--- Texte de référence ---
○ ○ ○ ○ ○ ○ ○

Samedi, un homme de 42 ans a été tué dans un parc de Beveren pour des motifs présumés homophobes. L'enquête est en cours et le parquet de Flandre orientale n'a, pour l'instant, pas confirmé le mobile du crime, précisant lundi que "toutes les pistes étaient étudiées" alors que plusieurs médias flamands pointaient dimanche un crime homophobe, où la victime aurait été attirée dans le parc au prétexte d'un rendez-vous via une application de rencontre. Le parquet n'a ni confirmé ni infirmé cette information jusqu'à présent.

Il a par contre indiqué lundi après-midi que les trois suspects auditionnés étaient âgés de 16 et 17 ans, et qu'ils s'étaient rendus eux-mêmes à la police.

Les faits ont provoqué un vif émoi et l'indignation du monde politique notamment. Si le mobile homophobe était confirmé, il s'agirait alors du deuxième crime de ce genre perpétré en Belgique, après l'assassinat d'Ihsane Jarfi à Liège en 2012.

Cependant, les chiffres restent pauvres concernant les violences homophobes rapportées, souligne Çavaria. Ceux publiés par la police fédérale ne concernent que les infractions à la loi anti-discrimination. Les codes-faits ne sont d'ailleurs pas assez détaillés pour reconnaître ces violences comme des crimes de haine.

Cette absence de données fiables sur les violences et discriminations "nous empêche d'observer les évolutions", explique la coupole. Ainsi, une augmentation des faits rapportés peut signifier une hausse des déclarations de la part des victimes comme un meilleur enregistrement de la part des autorités, note-t-elle.

Le manque de données actuelles sur le nombre de déclarations de faits de violence en raison de l'orientation sexuelle cache en outre un problème supplémentaire: très peu de ces faits sont rapportés à la police. Certaines victimes ont intégré ces violences comme n'étant "pas si graves", d'autres ne font pas confiance aux autorités et pensent que de tels actes ne feront pas l'objet d'une enquête et ne seront pas poursuivis. D'autres encore ont peur d'aggraver la situation en dévoilant leur orientation sexuelle à la police ou en portant plainte.

Çavaria plaide dès lors pour faire sortir de l'ombre ces violences en rendant la discrimination plus visible. "On ne peut pas se contenter de demander aux victimes de déclarer plus souvent les faits qu'elles subissent. Il est donc crucial de connaître les raisons pour lesquelles elles ne les déclarent pas et d'y travailler."

La coupole de défense des droits des personnes LGBTQI+ insiste en outre sur l'importance de former la police à la diversité sexuelle et de genre.

○ ○ ○ ○ ○ ○ ○

--- Données fournies ---
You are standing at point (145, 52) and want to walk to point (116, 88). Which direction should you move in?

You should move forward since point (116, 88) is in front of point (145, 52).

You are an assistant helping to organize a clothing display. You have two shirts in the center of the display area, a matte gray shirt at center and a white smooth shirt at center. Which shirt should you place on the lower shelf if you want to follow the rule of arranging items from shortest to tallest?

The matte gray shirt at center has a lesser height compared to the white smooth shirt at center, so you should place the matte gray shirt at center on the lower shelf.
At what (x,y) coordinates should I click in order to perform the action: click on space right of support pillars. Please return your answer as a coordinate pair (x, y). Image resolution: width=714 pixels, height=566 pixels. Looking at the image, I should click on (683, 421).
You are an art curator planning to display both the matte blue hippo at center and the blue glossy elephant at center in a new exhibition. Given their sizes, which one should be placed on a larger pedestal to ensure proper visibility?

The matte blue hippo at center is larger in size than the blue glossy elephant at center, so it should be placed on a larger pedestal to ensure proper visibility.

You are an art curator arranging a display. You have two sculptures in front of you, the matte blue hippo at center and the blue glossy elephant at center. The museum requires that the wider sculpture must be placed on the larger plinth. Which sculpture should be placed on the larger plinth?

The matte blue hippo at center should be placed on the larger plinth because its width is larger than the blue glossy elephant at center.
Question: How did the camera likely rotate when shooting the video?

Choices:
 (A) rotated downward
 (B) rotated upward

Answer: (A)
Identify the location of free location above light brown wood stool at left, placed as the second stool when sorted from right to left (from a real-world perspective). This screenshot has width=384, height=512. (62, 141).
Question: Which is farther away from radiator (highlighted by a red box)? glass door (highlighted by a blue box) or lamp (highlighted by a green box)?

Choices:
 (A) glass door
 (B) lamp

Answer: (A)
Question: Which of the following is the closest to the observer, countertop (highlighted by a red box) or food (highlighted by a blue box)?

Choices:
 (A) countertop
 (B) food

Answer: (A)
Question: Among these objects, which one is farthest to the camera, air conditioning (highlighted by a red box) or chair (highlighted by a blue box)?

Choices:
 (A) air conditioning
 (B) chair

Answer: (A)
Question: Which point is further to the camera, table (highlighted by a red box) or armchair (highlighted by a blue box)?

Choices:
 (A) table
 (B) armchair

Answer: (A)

○ ○ ○ ○ ○ ○ ○

--- Consignes de l'exercice ---
1 – Traduisez en anglais la phrase suivante du texte de référence : « Le parquet n'a ni confirmé ni infirmé cette information jusqu'à présent. »
2 – Selon le texte de référence, pour quelles raisons certaines victimes ne signalent-elles pas à la police les violences liées à leur orientation sexuelle ? Énumérez-les toutes.
3 – D'après le texte de référence, quel âge avaient les trois suspects auditionnés ?

--- Réponses ---
1 – The prosecutor's office has neither confirmed nor denied this information so far.

2 –
- Certaines victimes ont intégré ces violences comme n'étant « pas si graves ».
- D'autres ne font pas confiance aux autorités et pensent que de tels actes ne feront pas l'objet d'une enquête et ne seront pas poursuivis.
- D'autres encore ont peur d'aggraver la situation en dévoilant leur orientation sexuelle à la police ou en portant plainte.

3 – Ils étaient âgés de 16 et 17 ans.